Only the lines from the one containing "left elbow: (824, 343)" through the last line of the material should be copied, exactly as written and without pictures.
---+---
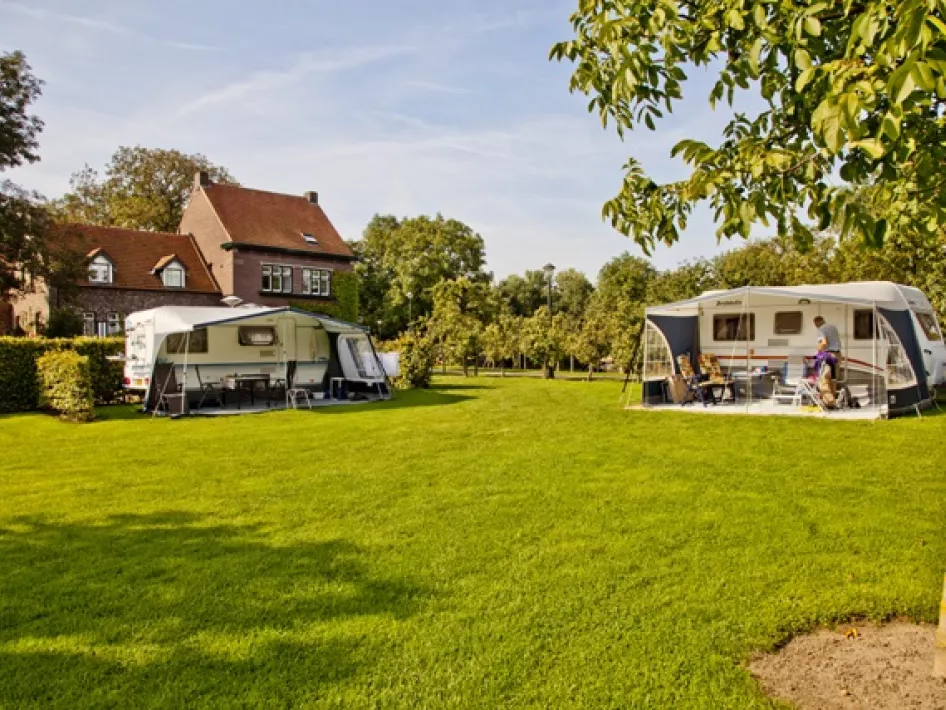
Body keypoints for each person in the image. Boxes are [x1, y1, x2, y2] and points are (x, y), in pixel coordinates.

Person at [813, 316, 842, 398]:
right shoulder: (833, 327)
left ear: (816, 323)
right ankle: (832, 402)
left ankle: (827, 401)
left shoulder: (821, 329)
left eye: (815, 324)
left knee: (825, 378)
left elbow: (824, 343)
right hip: (838, 355)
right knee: (833, 379)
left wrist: (818, 351)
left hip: (829, 356)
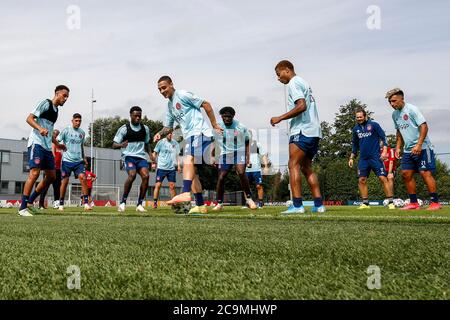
---+---
(Reply to the exercise)
left elbow: (824, 343)
right hip: (838, 355)
right knee: (833, 379)
left wrist: (818, 351)
left hip: (829, 356)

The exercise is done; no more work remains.